Exercise is one of those things that I still struggle with to this day. For me, the most important thing is to exercise in your own way, not someone else’s. Of course, if there are experts and you’re using poor form or something like that, do the right form. Don’t get injured. What I’m saying is: on a high level, choose activities that fit with what you want to do. You don’t have to do what your powerlifting friend does to be healthy. You don’t have to be Arnold Schwarzenegger. Just do the thing that you will actually commit to. Then get better at that. Progressive overload is how you get better with exercise.

4. Spend some time alone every day to think and invest in yourself.
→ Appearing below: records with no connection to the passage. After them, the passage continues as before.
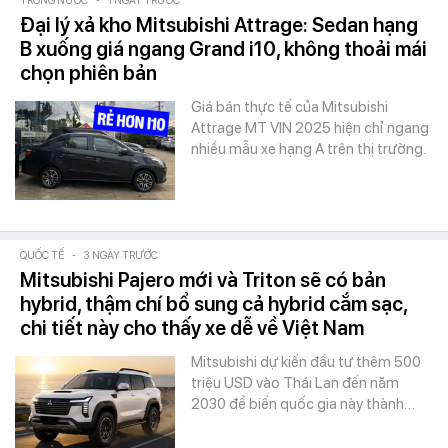
TRONG NƯỚC
-
1 NGÀY TRƯỚC
Đại lý xả kho Mitsubishi Attrage: Sedan hạng
B xuống giá ngang Grand i10, không thoải mái
chọn phiên bản
Giá bán thực tế của Mitsubishi
Attrage MT VIN 2025 hiện chỉ ngang
nhiều mẫu xe hạng A trên thị trường.
QUỐC TẾ
-
3 NGÀY TRƯỚC
Mitsubishi Pajero mới và Triton sẽ có bản
hybrid, thậm chí bổ sung cả hybrid cắm sạc,
chi tiết này cho thấy xe dễ về Việt Nam
Mitsubishi dự kiến đầu tư thêm 500
triệu USD vào Thái Lan đến năm
2030 để biến quốc gia này thành…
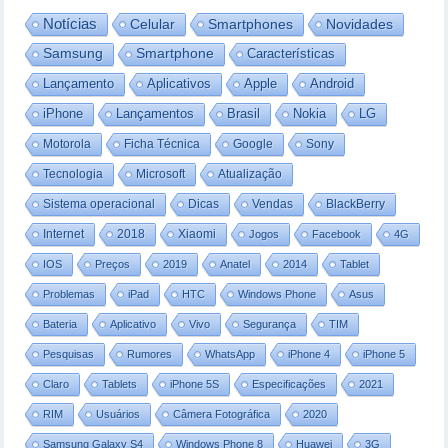
Notícias
Celular
Smartphones
Novidades
Samsung
Smartphone
Características
Lançamento
Aplicativos
Apple
Android
iPhone
Lançamentos
Brasil
Nokia
LG
Motorola
Ficha Técnica
Google
Sony
Tecnologia
Microsoft
Atualização
Sistema operacional
Dicas
Vendas
BlackBerry
Internet
2018
Xiaomi
Jogos
Facebook
4G
IOS
Preços
2019
Anatel
2014
Tablet
Problemas
iPad
HTC
Windows Phone
Asus
Bateria
Aplicativo
Vivo
Segurança
TIM
Pesquisas
Rumores
WhatsApp
iPhone 4
iPhone 5
Claro
Tablets
iPhone 5S
Especificações
2021
RIM
Usuários
Câmera Fotográfica
2020
Samsung Galaxy S4
Windows Phone 8
Huawei
3G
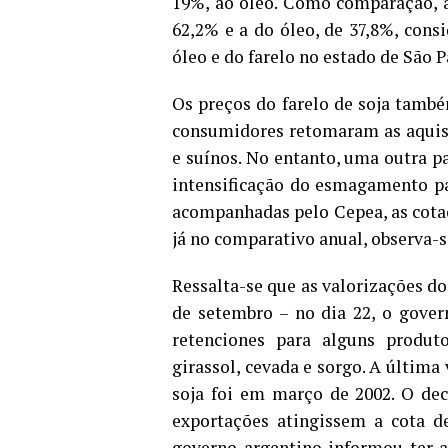
19%, ao óleo. Como comparação, a
62,2% e a do óleo, de 37,8%, cons
óleo e do farelo no estado de São P
Os preços do farelo de soja també
consumidores retomaram as aquisi
e suínos. No entanto, uma outra p
intensificação do esmagamento pa
acompanhadas pelo Cepea, as cotaç
já no comparativo anual, observa-se
Ressalta-se que as valorizações do
de setembro – no dia 22, o gove
retenciones para alguns produt
girassol, cevada e sorgo. A última
soja foi em março de 2002. O dec
exportações atingissem a cota d
governo argentino informou ter a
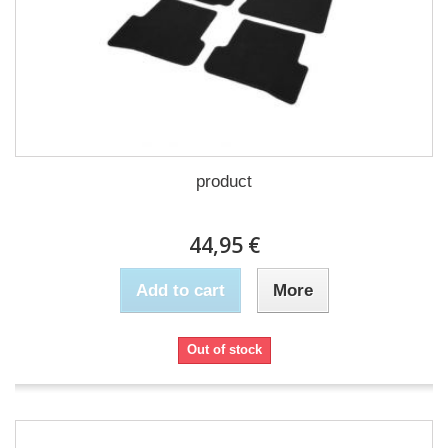
product
44,95 €
Add to cart
More
Out of stock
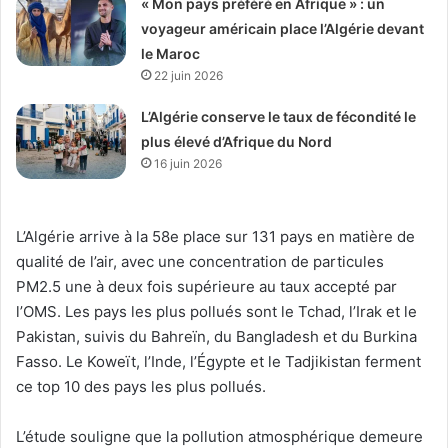
« Mon pays préféré en Afrique » : un
voyageur américain place l’Algérie devant
le Maroc
22 juin 2026
L’Algérie conserve le taux de fécondité le
plus élevé d’Afrique du Nord
16 juin 2026
L’Algérie arrive à la 58e place sur 131 pays en matière de
qualité de l’air, avec une concentration de particules
PM2.5 une à deux fois supérieure au taux accepté par
l’OMS. Les pays les plus pollués sont le Tchad, l’Irak et le
Pakistan, suivis du Bahreïn, du Bangladesh et du Burkina
Fasso. Le Koweït, l’Inde, l’Égypte et le Tadjikistan ferment
ce top 10 des pays les plus pollués.
L’étude souligne que la pollution atmosphérique demeure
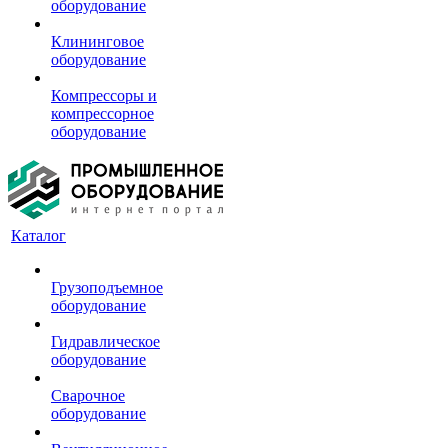
оборудование
Клининговое
оборудование
Компрессоры и
компрессорное
оборудование
Каталог
Грузоподъемное
оборудование
Гидравлическое
оборудование
Сварочное
оборудование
Creativity requires space and time. If you have no time to think creatively about your life, it’s doubtful you will create the solution that’s right for you. How much time is enough? I don’t know. I think that depends on the person. For some people, meditation for 30 minutes is enough. For some people, spending time in prayer for 10 minutes. Whatever it is that you do, spend time on your goals and values. You have to have a clear vision of your life, and you have to look at it to see it. If you don’t look, you won’t see. The less you see the more you forget, and pretty soon you’ve forgotten who you were and what you wanted in the first place.

5. Fill your head with good ideas.

Spend time on your mind. It’s not enough to just nurture the body. I recommend trying to understand argumentation and logic. It’s hard to be good at reasoning about yourself, without good reasoning skills. If you aren’t sure how good you are at logical reasoning, take a test. In this world with so much information, you have to have a method for sorting out the wheat from the chaff, the good from the bad. The only tool to figure out these things is reasoning. So use it.

Additionally, classic literature is filled with good ideas and addresses deep questions of meaning. If you’re too busy to read Plato’s Republic, try starting with summaries. Brain Pickings is a good place to start. Good ideas inspire the mind and provide pleasure. Why not dwell on the good? Goodness begets goodness. Ask yourself when is the last time you came across an idea that really inspired you?

“There are more things in heaven and earth, Horatio, than are dreamt of in your philosophy.” — Hamlet

6. Do some activity where you can make good friends. Or if you have good friends, be with them and do more together.

By “good friends”, I do not mean friends who will encourage bad behavior. I mean people you look up to, who treat you with respect and are moral individuals. There is healthy comparison, like admiration, and there is unhealthy comparison, like envy. Be with the friends that cultivate healthy attitudes, but remember that ultimately you are not out to be them, you’re you. Find joy in friendship and look to friends for support and inspiration.


I’m still figuring out my path. I hope my path can help yours. Be well my friends, and remember to take the time to reflect on your journey.